What more can I write about on an issue that for the past week, has been all the Malaysian discourse has been engaged with?
The Malaysian media-sphere is alive with splashes of yellow everywhere. Frontdesks from here to the international arena will choose to run and cover the story from all angles possible, for however long they decide until it loses its newsworthiness.
Run and cover, like the protestors did that day…
I’ve been waiting for a bit for the dust to settle, but everyone, from each faction of society, with different motives, keeps on kicking up said dust again and again in different directions.
We’re so concerned with the violence, who’s to blame? The protestors? The FRU? What did all this achieve? What our prime minister could have done? What the politicians shouldn’t have done? And all the he said, she said of politicians and opinion leaders…
Well to be honest the things that have been said so far, hadn’t been that interesting to me, because these are all things that we already know:
Malaysian mainstream media has always been biased, filled with error, misinformation and false reporting.
Our policemen had always been big bullies.
Conspiracies (or truth) are a given. Like undercover cops that were planted to cause the riot and discredit the peaceful protests. Even by now if you don’t believe in the facts, saying that the images were doctored, well Malaysia has always had hooligans and people that throw bottles first instead of think, so what is the big deal here?
Also the fact that Astro is getting sued by Al Jazeera really is the icing on the wonderful yellow cake, just cause they deserve it. So we can’t be too surprised. Can we sue all the other media outlets too?
I’m not reiterating any of the points today. What I’m really more interested in is driving the point home, and steering it back to us again.
Why, really, why did you go that day? How did you feel when you were walking among the crowds? Who was beside you? What were the things you shouted? What were the things you heard? What are you going to do now? What do you want for Malaysia?

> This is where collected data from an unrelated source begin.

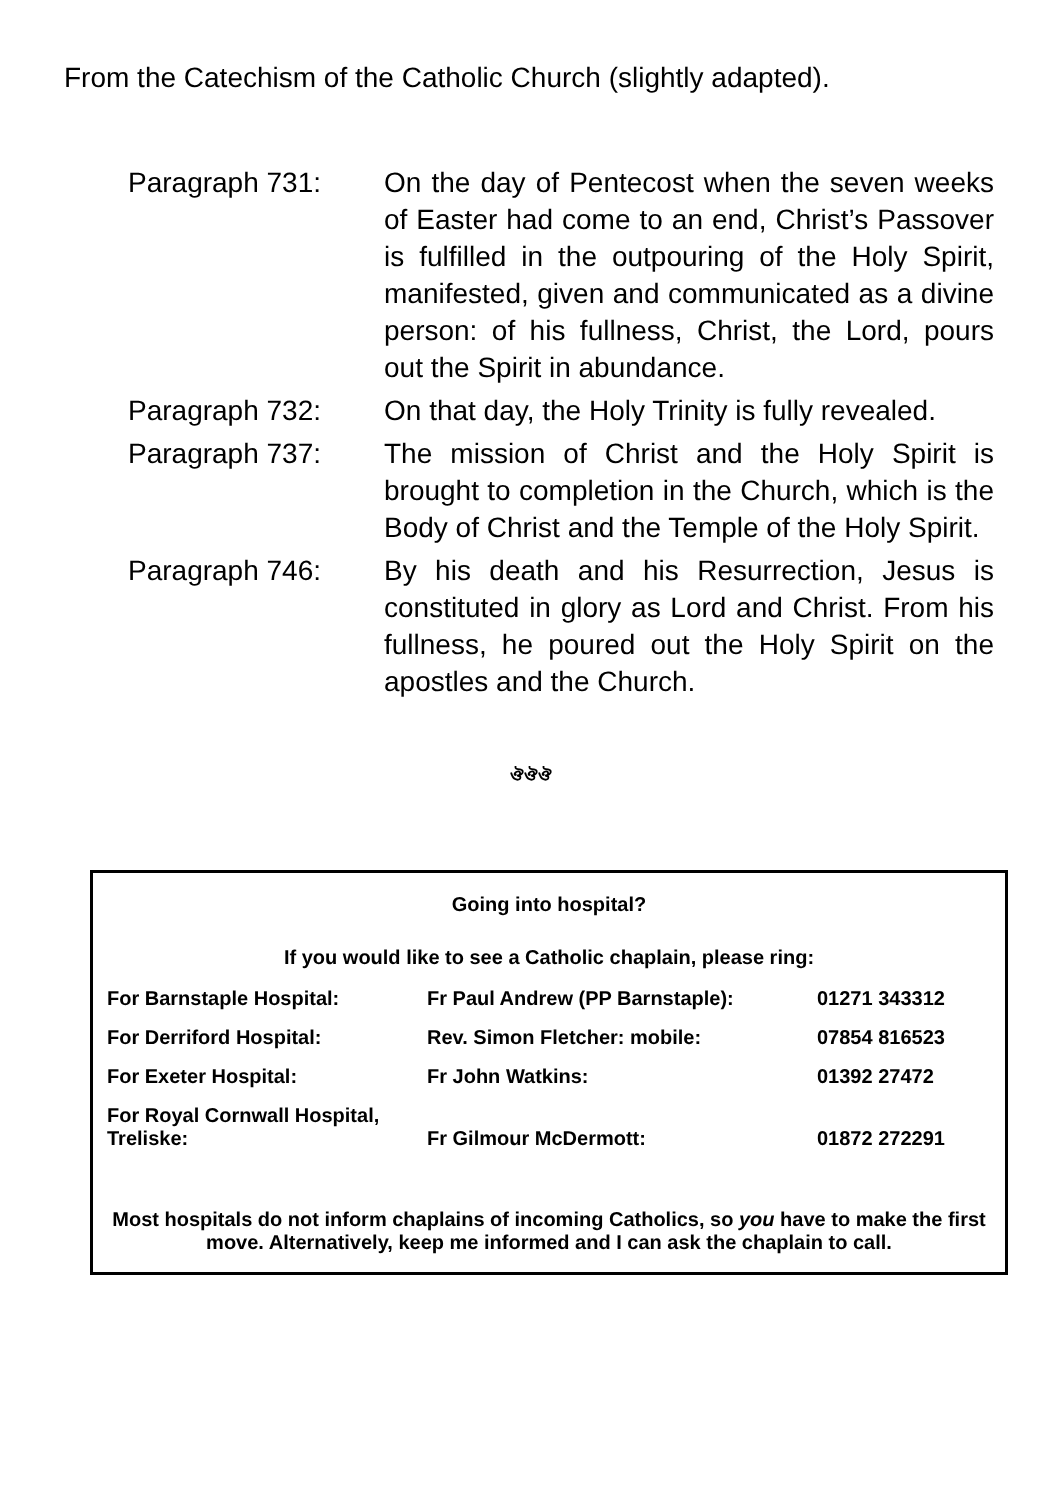From the Catechism of the Catholic Church (slightly adapted).
| Paragraph 731: | On the day of Pentecost when the seven weeks of Easter had come to an end, Christ’s Passover is fulfilled in the outpouring of the Holy Spirit, manifested, given and communicated as a divine person: of his fullness, Christ, the Lord, pours out the Spirit in abundance. |
| Paragraph 732: | On that day, the Holy Trinity is fully revealed. |
| Paragraph 737: | The mission of Christ and the Holy Spirit is brought to completion in the Church, which is the Body of Christ and the Temple of the Holy Spirit. |
| Paragraph 746: | By his death and his Resurrection, Jesus is constituted in glory as Lord and Christ. From his fullness, he poured out the Holy Spirit on the apostles and the Church. |
ঔঔঔ
Going into hospital?
If you would like to see a Catholic chaplain, please ring:
| For Barnstaple Hospital: | Fr Paul Andrew (PP Barnstaple): | 01271 343312 |
| For Derriford Hospital: | Rev. Simon Fletcher: mobile: | 07854 816523 |
| For Exeter Hospital: | Fr John Watkins: | 01392 27472 |
| For Royal Cornwall Hospital, Treliske: | Fr Gilmour McDermott: | 01872 272291 |
Most hospitals do not inform chaplains of incoming Catholics, so you have to make the first move. Alternatively, keep me informed and I can ask the chaplain to call.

Walking with my countrymen that day, was the first time I really understood and saw what Malaysia could be. I finally understood what it was to finally belong to a citizenship, a nation-state.
When you think about the primary things you want in a country- safety, security, a place you call home. I can tell you right now there wasn’t a moment during the protests where I felt threatened or unsafe. In fact, it felt like my countrymen would all shield me if something were to happen. It felt like they would shield anyone if they needed to, because we were all more or less braced for impact.
If an environmentally conscious country is what you wanted, in addition to the large faction of Anti-Lynas protestors marching alongside the yellow, the people were model citizens. They picked up after themselves- Bottles, wrappers, even trash that weren’t theirs. It was stewardship, something I didn’t think had been part of the Malaysian dictionary, and something I’ve not seen in my twenty-one years living here.
People smiled. They were friendly. However little Malay one spoke, or any ignorance of the Chinese language, really didn’t matter that day. If you saw someone of the other race, you would just communicate in their language, however little or much you knew. When you’re marching, and you happen to lock eyes with someone you would usually glare at on the streets, it catches you off guard, because for once in your life you see an expression of understanding and an expression of respect. Something that says “I’m so glad you’re here. You want the same things I do. So we’re in this together.”
And that’s something really powerful. It finally became clear to me, that THIS is how it should always be. It became so very clear to me why I was walking that day. That this is a vision of what we can aim for for Malaysia, and that this was all possible.
My dad had said something in the past that stuck with me, he said, ” As long as there are people on the streets [in Bersih], Malaysia still has hope.”
That day, there was an estimated amount of 250,000.
What was also so compelling to me, was how collective action didn’t mean a brainwashing or conformity. This strong sense of individualism in the crowds really impressed upon me how the uniform yellow can’t contain who we are as individuals, yet how we were together through our differences. TRULY, everyone was so different. Young equally mixed with the old, partisan, non-partisan, Christian, Islam, Tattooed, clean-shaven, pan-asian, Chinese-educated, possible Oxford-educated, soft-spoken ones, loud ones, funny ones, intelligent ones… I don’t know what anyone really did or what their jobs were, but you knew that this difference was what made the difference.
How we could come to all agree on these common goals really proved to me that we were Malaysian, because we all wanted the same things, and that will be what defines us. Instead of the most commonly touted lines politicians say, “Malaysians don’t protest. Protesting is not a Malaysian thing to do.” Well, let us define what Malaysian is for ourselves, not by what other people say we are.
Then I got home that day, went back online, and was expectant of an overwhelming support. There was the support, but what saddened me later on was that as much as there was victory, there was also overwhelming ignorance. Not even ignorance, but downright stupidity from people that you’d expect to be educated enough to know better. I was angry and hurt, but it was sobering. The reality was that, it really reminded me that the path to democracy isn’t glamorous, and its hard, and it isn’t just going to be won over by one instance of civil “disobedience”. Its going to need so much more energy, time, good, educated, informed people and resources, and many more instances of action and reaction to get to where we want to be for our country.
Its a long and tough road, but really, April 28th is a day that I would never want to forget, and never can.